> **Source text**:
Segment Open

Penn Plaza Insurance Company, LLC (“PPIC”), our wholly owned consolidated subsidiary, acts as a re-insurer with respect to a portion of all risk property and rental value insurance and a portion of our earthquake insurance coverage, and as a direct insurer for coverage for acts of terrorism including NBCR acts. Coverage for acts of terrorism (excluding NBCR acts) is fully reinsured by third-party insurance companies and the Federal government with no exposure to PPIC. For NBCR acts, PPIC is responsible for a deductible of $1,759,257 and 20% of the balance of a covered loss and the Federal government is responsible for the remaining portion of a covered loss. We are ultimately responsible for any loss incurred by PPIC.
For Farley, we maintain general liability insurance with limits of $100,000,000 per occurrence, and builder’s risk insurance including coverage for existing property and development activities of $2.8 billion per occurrence and in the aggregate. We maintain coverage for certified and non-certified terrorism acts with limits of $1.85 billion and $1.17 billion per occurrence, respectively, and in the aggregate.
We continue to monitor the state of the insurance market and the scope and costs of coverage for acts of terrorism and other events. However, we cannot anticipate what coverage will be available on commercially reasonable terms in the future. We are responsible for uninsured losses and for deductibles and losses in excess of our insurance coverage, which could be material.
Our debt instruments, consisting of mortgage loans secured by our properties, senior unsecured notes and revolving credit agreements contain customary covenants requiring us to maintain insurance. Although we believe that we have adequate insurance coverage for purposes of these agreements, we may not be able to obtain an equivalent amount of coverage at reasonable costs in the future. Further, if lenders insist on greater coverage than we are able to obtain it could adversely affect our ability to finance or refinance our properties and expand our portfolio.
Other Commitments and Contingencies
We are from time to time involved in legal actions arising in the ordinary course of business. In our opinion, after consultation with legal counsel, the outcome of such matters is not currently expected to have a material adverse effect on our financial position, results of operations or cash flows.
Each of our properties has been subjected to varying degrees of environmental assessment at various times. The environmental assessments did not reveal any material environmental contamination. However, there can be no assurance that the identification of new areas of contamination, changes in the extent or known scope of contamination, the discovery of additional sites, or changes in cleanup requirements would not result in significant costs to us.

Segment Closed

> **Prompt 1**: Starting at the first line of the entries and ending with the line containing "How many values are between 6 and 7?", substitute "graph" for every "chart" and reproduce those lines otherwise unchanged.
The entries that come next have no connection to the text on insurance and contingencies above.

(Chart interpretation exercises)

Segment Open

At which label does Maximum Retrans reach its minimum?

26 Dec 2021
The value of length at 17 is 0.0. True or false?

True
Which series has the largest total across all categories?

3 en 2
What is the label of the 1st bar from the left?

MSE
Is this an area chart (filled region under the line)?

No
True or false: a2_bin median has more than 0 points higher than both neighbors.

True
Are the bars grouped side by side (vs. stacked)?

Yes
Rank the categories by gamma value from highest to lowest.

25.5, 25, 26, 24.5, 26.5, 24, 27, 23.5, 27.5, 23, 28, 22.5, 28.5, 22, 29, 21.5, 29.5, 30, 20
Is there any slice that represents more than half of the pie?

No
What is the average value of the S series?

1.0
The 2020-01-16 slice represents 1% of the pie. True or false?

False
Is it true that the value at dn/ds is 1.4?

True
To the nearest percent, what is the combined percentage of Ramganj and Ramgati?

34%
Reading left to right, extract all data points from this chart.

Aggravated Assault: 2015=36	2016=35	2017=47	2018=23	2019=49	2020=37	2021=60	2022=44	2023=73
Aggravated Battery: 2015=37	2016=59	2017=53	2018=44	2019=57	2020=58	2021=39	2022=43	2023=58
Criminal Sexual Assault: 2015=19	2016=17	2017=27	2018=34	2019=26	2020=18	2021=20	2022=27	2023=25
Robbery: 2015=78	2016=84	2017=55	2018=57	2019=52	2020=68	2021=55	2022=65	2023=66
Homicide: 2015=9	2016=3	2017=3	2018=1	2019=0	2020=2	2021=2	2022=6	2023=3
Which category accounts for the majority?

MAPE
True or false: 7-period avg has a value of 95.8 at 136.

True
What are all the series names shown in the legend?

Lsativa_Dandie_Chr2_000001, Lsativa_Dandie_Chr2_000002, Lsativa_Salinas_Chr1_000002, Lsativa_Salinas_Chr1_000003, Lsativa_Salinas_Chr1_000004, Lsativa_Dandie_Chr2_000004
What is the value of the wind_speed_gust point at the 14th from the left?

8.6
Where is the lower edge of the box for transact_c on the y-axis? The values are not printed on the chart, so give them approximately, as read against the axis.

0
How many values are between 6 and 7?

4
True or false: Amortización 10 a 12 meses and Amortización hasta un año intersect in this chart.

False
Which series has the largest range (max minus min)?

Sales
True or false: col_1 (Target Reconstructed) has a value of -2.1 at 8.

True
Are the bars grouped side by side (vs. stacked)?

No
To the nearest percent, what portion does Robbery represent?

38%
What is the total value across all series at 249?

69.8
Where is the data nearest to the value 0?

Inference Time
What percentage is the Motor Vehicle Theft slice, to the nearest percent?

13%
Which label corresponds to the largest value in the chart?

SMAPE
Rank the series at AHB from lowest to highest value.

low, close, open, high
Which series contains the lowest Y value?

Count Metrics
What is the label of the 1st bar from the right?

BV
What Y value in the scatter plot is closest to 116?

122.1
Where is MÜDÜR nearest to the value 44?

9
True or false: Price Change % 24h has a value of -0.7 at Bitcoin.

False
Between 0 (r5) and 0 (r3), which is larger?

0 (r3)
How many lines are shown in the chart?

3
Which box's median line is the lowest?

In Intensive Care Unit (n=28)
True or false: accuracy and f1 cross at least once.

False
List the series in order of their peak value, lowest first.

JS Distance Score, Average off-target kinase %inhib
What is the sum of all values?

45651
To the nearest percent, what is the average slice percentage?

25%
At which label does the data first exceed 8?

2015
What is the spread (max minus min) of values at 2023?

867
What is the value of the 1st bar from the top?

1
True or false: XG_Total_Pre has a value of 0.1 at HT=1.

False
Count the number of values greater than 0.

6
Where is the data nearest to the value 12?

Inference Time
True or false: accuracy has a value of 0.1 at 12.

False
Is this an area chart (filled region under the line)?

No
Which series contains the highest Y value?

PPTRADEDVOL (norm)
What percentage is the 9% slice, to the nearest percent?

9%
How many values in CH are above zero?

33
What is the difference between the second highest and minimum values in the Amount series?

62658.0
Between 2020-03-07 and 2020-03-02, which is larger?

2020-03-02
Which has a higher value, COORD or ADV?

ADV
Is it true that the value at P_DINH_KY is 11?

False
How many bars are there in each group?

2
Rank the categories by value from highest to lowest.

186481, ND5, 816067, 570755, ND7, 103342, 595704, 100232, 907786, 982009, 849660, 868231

Segment Closed

> **Prompt 2**: Continue the text on insurance coverage and contingencies from where it stops.

> **Expected answer 1**:
At which label does Maximum Retrans reach its minimum?

26 Dec 2021
The value of length at 17 is 0.0. True or false?

True
Which series has the largest total across all categories?

3 en 2
What is the label of the 1st bar from the left?

MSE
Is this an area graph (filled region under the line)?

No
True or false: a2_bin median has more than 0 points higher than both neighbors.

True
Are the bars grouped side by side (vs. stacked)?

Yes
Rank the categories by gamma value from highest to lowest.

25.5, 25, 26, 24.5, 26.5, 24, 27, 23.5, 27.5, 23, 28, 22.5, 28.5, 22, 29, 21.5, 29.5, 30, 20
Is there any slice that represents more than half of the pie?

No
What is the average value of the S series?

1.0
The 2020-01-16 slice represents 1% of the pie. True or false?

False
Is it true that the value at dn/ds is 1.4?

True
To the nearest percent, what is the combined percentage of Ramganj and Ramgati?

34%
Reading left to right, extract all data points from this graph.

Aggravated Assault: 2015=36	2016=35	2017=47	2018=23	2019=49	2020=37	2021=60	2022=44	2023=73
Aggravated Battery: 2015=37	2016=59	2017=53	2018=44	2019=57	2020=58	2021=39	2022=43	2023=58
Criminal Sexual Assault: 2015=19	2016=17	2017=27	2018=34	2019=26	2020=18	2021=20	2022=27	2023=25
Robbery: 2015=78	2016=84	2017=55	2018=57	2019=52	2020=68	2021=55	2022=65	2023=66
Homicide: 2015=9	2016=3	2017=3	2018=1	2019=0	2020=2	2021=2	2022=6	2023=3
Which category accounts for the majority?

MAPE
True or false: 7-period avg has a value of 95.8 at 136.

True
What are all the series names shown in the legend?

Lsativa_Dandie_Chr2_000001, Lsativa_Dandie_Chr2_000002, Lsativa_Salinas_Chr1_000002, Lsativa_Salinas_Chr1_000003, Lsativa_Salinas_Chr1_000004, Lsativa_Dandie_Chr2_000004
What is the value of the wind_speed_gust point at the 14th from the left?

8.6
Where is the lower edge of the box for transact_c on the y-axis? The values are not printed on the graph, so give them approximately, as read against the axis.

0
How many values are between 6 and 7?

> **Expected answer 2**:
In July 2018, we leased 78,000 square feet at 345 Montgomery Street in San Francisco, CA, to a subsidiary of Regus PLC, for an initial term of 15 years. The obligations under the lease were guaranteed by Regus PLC in an amount of up to $90,000,000. The tenant purported to terminate the lease prior to space delivery. We commenced a suit on October 23, 2019 seeking to enforce the lease and the guaranty. On May 11, 2021, the court issued a final statement of decision in our favor and on July 7, 2021, the Regus subsidiary appealed the decision. On October 9, 2020, the successor to Regus PLC filed for bankruptcy in Luxembourg. We are actively pursuing claims relating to the guaranty against the successor to Regus PLC and its parent, in Luxembourg and other jurisdictions.
In November 2011, we entered into an agreement with the New York City Economic Development Corporation ("EDC") to lease Piers 92 and 94 (the "Piers") for a 49-year term with five 10-year renewal options. The non-recourse lease with a single-purpose entity calls for current annual rent payments of $2,000,000 with fixed rent steps through the initial term. We operate trade shows and special events at the Piers (and sublease to others for the same uses). In February 2019, an inspection revealed that the piles supporting Pier 92 were structurally unsound (an obligation of EDC to maintain) and we were issued an order by EDC to vacate the property. We continued to make the required lease payments through February 2020, with no abatement provided by EDC for the loss of our right to use Pier 92 or reimbursement for lost revenues. Beginning March 2020, as no resolution had been reached with EDC, we have not paid the monthly rents due under the non-recourse lease. As of June 30, 2021, we have a $48,600,000 lease liability and a $34,300,000 right-of-use asset recorded for this lease.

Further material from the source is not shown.